Custom segmentation and override segmentation rules in spacy

325 Views Asked by At

I want to split into sentences a large corpus (.txt) with a custom rule i.e. {SENT} using Spacy 3.1.

My main issue is that I want to "disable" the segmentation from the pretrained spacy models with spacy i.e. en_core_web_lg but keep all the other components (tokenisation, syntactic parser, ner etc.). I am always using the large models (I read that the segmentation may behave differently based on the model used).

Is there a way to override the existing rules and only using {SENT} as a delimiter while maintaining the rest of the pipe ? If I add the custom segmentation to the pipe before parser : nlp.add_pipe(set_custom_segmentation, before='parser'), will the parser resplit the sentences based on the delimiters provided from the models ?
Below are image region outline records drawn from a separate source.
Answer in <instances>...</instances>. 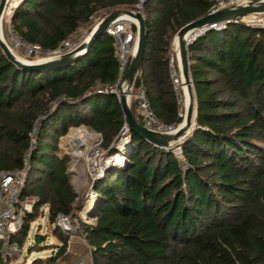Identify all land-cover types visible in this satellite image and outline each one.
Wrapping results in <instances>:
<instances>
[{
    "label": "trees",
    "instance_id": "trees-1",
    "mask_svg": "<svg viewBox=\"0 0 264 264\" xmlns=\"http://www.w3.org/2000/svg\"><path fill=\"white\" fill-rule=\"evenodd\" d=\"M138 1L19 0L10 23L24 41L54 49L101 9H138L145 38L134 87L143 84L163 122L179 123L170 43L180 26L207 13L209 3L142 0L137 8ZM187 56L194 116L179 142L183 158L126 131L129 161L92 180L97 219L78 223L92 264H264V27L232 20L209 28L188 43ZM117 76L115 40L106 30L75 61L46 70L16 65L0 47V170L27 161L21 195L37 197L12 241L24 243L43 204L51 222L58 213L76 215L70 156L57 155L58 139L86 124L114 150L124 114L116 93L97 88ZM134 102L130 108L141 122ZM53 233L61 241L57 249L23 264L68 257L69 236L58 226ZM10 258L0 257V264Z\"/></svg>",
    "mask_w": 264,
    "mask_h": 264
},
{
    "label": "built area",
    "instance_id": "built-area-1",
    "mask_svg": "<svg viewBox=\"0 0 264 264\" xmlns=\"http://www.w3.org/2000/svg\"><path fill=\"white\" fill-rule=\"evenodd\" d=\"M141 1L142 0L136 2L135 5L137 8H141L142 6ZM205 1L209 3L207 13H210L224 7L247 5L250 3H256L264 0H205ZM93 16L94 14L90 16L91 20L93 19ZM100 20L101 18L98 19V21L96 20L92 24L93 25L92 29H94V27L98 24ZM233 21H241L249 25L264 27V11H255V12L243 14ZM226 23L227 21H220V22H213L211 24L203 25L197 28L196 30H194L191 34V39L189 38L188 40H192L197 35L205 32L209 28L224 27ZM137 28H138L137 19L135 18L134 20L128 17H119L113 20L106 28V31L110 35H112L115 40L116 56L118 60V76H117V80L114 83L107 84L104 87H98L97 90L112 91L116 93V95H118L119 82L121 78L124 76L127 66L129 64L130 57L135 50L136 40H137ZM18 38L31 50L46 52V54H48L47 56H42L39 59V61L50 57L58 56L63 53H67L85 40V39L83 41L80 40L79 37L74 36V33H72L54 49H43L39 44L28 43L23 39H21L20 37ZM174 45H175L174 46L175 54L174 55L171 54L169 59V74L178 104V115H180L183 118L187 106L185 101L186 83L183 80V76L179 65V60L177 59V44ZM137 74H139V71ZM133 83L129 88L128 101L131 98H133L136 101L137 110L141 119V123L146 127H148L149 129H153L156 131H161V132L173 131L175 129V126L179 123L163 122L154 113L143 84H139L134 87ZM31 140L33 141L34 139ZM177 155L183 158L180 148H178ZM26 167H27V161L24 162V165L22 167H17L11 171L0 170V257L3 260H6L8 257L13 255L19 256L23 253L24 250L23 246L15 241H12L10 239V235L11 233L19 230V228L22 225L26 211H30L33 207V204L37 200V197L34 194L21 195V189L25 182ZM93 192L95 193L94 190ZM43 205H45L46 210L48 212V205L47 204H43ZM53 224L59 226L62 230L65 229L70 230L71 225H73L70 219V215L64 213H58L55 216ZM32 244H34V241Z\"/></svg>",
    "mask_w": 264,
    "mask_h": 264
},
{
    "label": "rangeland",
    "instance_id": "rangeland-1",
    "mask_svg": "<svg viewBox=\"0 0 264 264\" xmlns=\"http://www.w3.org/2000/svg\"><path fill=\"white\" fill-rule=\"evenodd\" d=\"M13 1L14 0H10L4 12L3 26L0 27L1 37L10 46L12 51L20 58L28 62L39 61L42 56H47L48 54H46V52L33 51L28 48L12 29V25L10 23V11L19 0L17 2ZM107 13L106 9H101L96 12L92 20L86 24L80 25L77 28L74 32V36L79 37L82 41L84 39L86 40L87 35L92 30V24L96 20L98 21V19L105 16ZM175 37L176 33L170 43L171 49L174 53ZM121 87H123V83L121 84ZM134 103V99L131 98L129 100V104L134 105ZM84 126V130L87 134H96L94 139L88 142L86 141V138H81L79 136L80 132H78V136H75L73 140L58 139L59 144H57L58 146L56 149L57 155L62 156L64 154H68L70 156L68 170L71 172V182L78 195L77 203L80 205V207L76 209V215H70L71 222L73 223L70 230H64V232L69 236L66 248L68 257L60 259L59 264H92L90 246L84 236L79 234L81 225L78 224L79 220L91 224L96 222V220L89 221L86 218L88 216L90 218L94 217L97 219L94 212L96 210L98 197L93 192L92 180L101 176L108 166L127 163L132 152L131 140H126L124 137L126 132L118 133L113 143L114 150L110 152L102 145V135L100 132L94 130L86 124H84ZM35 132L36 130H32L30 133L32 139H34ZM171 148L177 153L180 145L179 143H174ZM55 226L57 225H54L53 221L51 222L47 216L45 205L41 206L37 215L32 221H30L29 231L26 235L24 243L22 244L24 249L23 253L19 256H11L5 264H23L24 260L29 262L35 256H44L56 250L61 241L58 236L53 233V228ZM39 235H41V237ZM33 241L36 242V244L33 245V249L29 251L28 248L32 247L30 245H32Z\"/></svg>",
    "mask_w": 264,
    "mask_h": 264
},
{
    "label": "water",
    "instance_id": "water-1",
    "mask_svg": "<svg viewBox=\"0 0 264 264\" xmlns=\"http://www.w3.org/2000/svg\"><path fill=\"white\" fill-rule=\"evenodd\" d=\"M8 0H0V19L5 10ZM11 10V9H10ZM255 11H264V1H259L256 3H250L247 5H237L234 7H224L220 8L214 12L206 13L195 19H192L176 31L177 49L179 53V65L183 80L186 83L188 89L190 101L186 106L185 114L182 120L175 126V129L170 132H161L153 129H149L143 125L137 117L133 114L128 97L126 93L118 91V100L120 102L123 114H124V125L121 129V133H125L126 130H131L153 142L154 144L161 147H171L174 143H179L181 138L190 130L193 124V109H194V94L192 88V81L189 77L188 72V56H187V45L191 40V34L197 28L211 24L213 22L220 21H231L237 19L243 14H247ZM122 13H127L133 16L138 21L137 28V40L134 53L131 55L129 64L124 74V78H127L129 83V88L134 82V79L140 69L142 59H143V49H144V38H145V22L141 11L132 10L127 8H117L108 12L105 16L101 18L98 24L92 29L87 39L77 45L74 49L67 53H63L58 56L50 57L35 62H28L24 59L18 57L4 39L0 36V47L6 56L13 61L16 65L46 70L50 68L60 67L72 63L81 54H83L87 48L91 45L94 38L102 31L106 30L108 25L115 19L121 17ZM189 32V35H186ZM129 93V89L127 91ZM130 139L132 137L130 136ZM133 147V146H132Z\"/></svg>",
    "mask_w": 264,
    "mask_h": 264
},
{
    "label": "bare ground",
    "instance_id": "bare-ground-1",
    "mask_svg": "<svg viewBox=\"0 0 264 264\" xmlns=\"http://www.w3.org/2000/svg\"><path fill=\"white\" fill-rule=\"evenodd\" d=\"M17 1H18V0H14L13 2H17ZM9 2H10V0H8L7 5H6V7H5V10H6V8H7ZM5 10H4V12H5ZM4 12H3L2 17H1V19H0V27L3 26ZM121 17H128V18H131V19H134V20H135V18H134L133 16L128 15L127 13H122V14H121ZM188 33H189V32H187L186 35H189ZM0 36H1V34H0ZM1 38H2V37H1ZM175 39H176V37H175ZM174 42H175V44H177V40H174ZM9 47H10V46H9ZM177 56H178V60H179L178 49H177ZM18 57H19V56H18ZM21 59H22V58H21ZM123 81H125V82H123ZM122 83H123V87H121V84H122ZM118 86L120 87L119 91H120V92H124V93H126V95H127V97H128V93H127V91H128V89H129V83H128L127 78L122 77L121 80H120V82H119V85H118ZM185 101H186V104H188L189 101H190V97H189V93H188V89H187V87H185ZM84 128H85L84 125H82V126H80V127H70L69 132L67 133V135H65L64 137H62V139H63V140H73V138H75V136H78L77 133L80 132V135H79V136H80L81 138H86V141L90 142L92 139H94V137H96V134H94V133H92V134H87V133L85 132ZM124 137H125L126 140H130V136H129V135L125 134ZM86 218H87L89 221H94V220H96V218H94V217H93V218H90V217L88 216V217H86Z\"/></svg>",
    "mask_w": 264,
    "mask_h": 264
},
{
    "label": "crops",
    "instance_id": "crops-1",
    "mask_svg": "<svg viewBox=\"0 0 264 264\" xmlns=\"http://www.w3.org/2000/svg\"><path fill=\"white\" fill-rule=\"evenodd\" d=\"M193 115H194V109H193Z\"/></svg>",
    "mask_w": 264,
    "mask_h": 264
}]
</instances>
I already tried the following with no luck :

@Language.component("segm")
def set_custom_segmentation(doc):
    for token in doc[:-1]:
        if token.text == '{SENT}':
            doc[token.i+1].is_sent_start = False
    return doc

nlp.add_pipe('segm', before='parser')

Solutions I've tried until now but didn't work :

  1. provide to spacy a list of "sentences" with split("{SENT}") and re.split("{SENT}")
  2. The answer proposed here
1

There are 1 best solutions below

3
On

You have to also set token.is_sent_start = False for the remaining tokens if you don't want the parser to potentially add additional sentence boundaries.